Work order — Copy the data precisely, character for character, and leave out every picture.

Data provided —
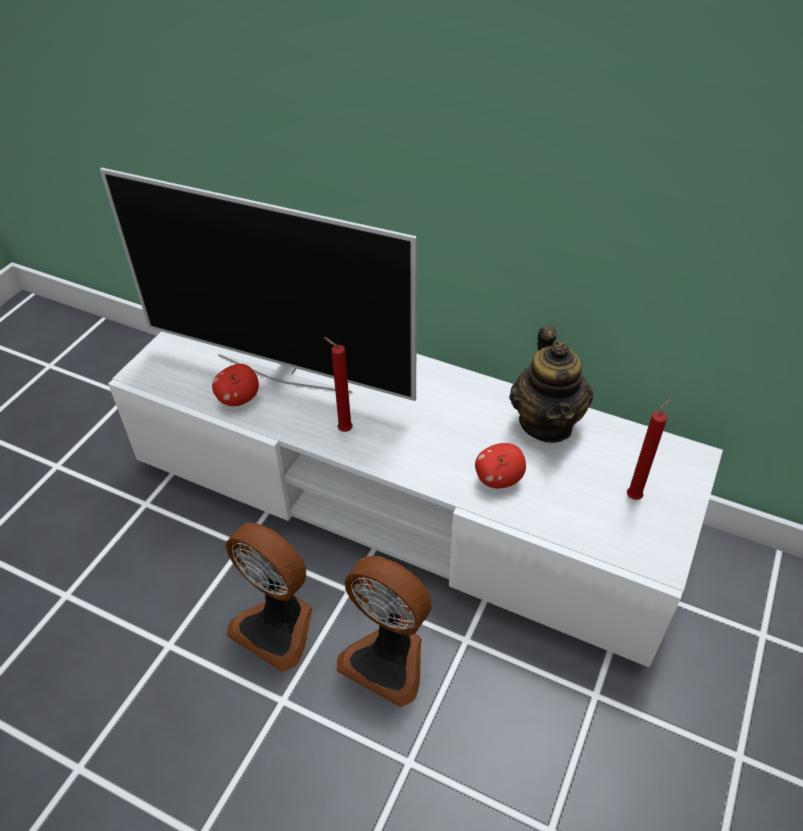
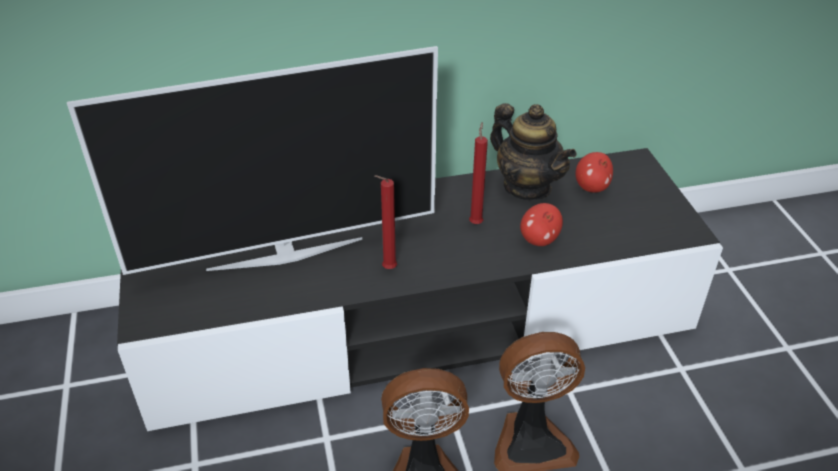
camera: 40 degrees left, 5 degrees down
(239, 399) = (269, 294): apple -> apple (591, 187)
(402, 496) = (418, 321): white tv stand -> black tv stand
(635, 496) = (632, 202): red candle -> red candle (476, 222)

Answer box —
camera: 40 degrees left, 5 degrees down
(239, 399) = (269, 294): apple -> apple (591, 187)
(402, 496) = (418, 321): white tv stand -> black tv stand
(635, 496) = (632, 202): red candle -> red candle (476, 222)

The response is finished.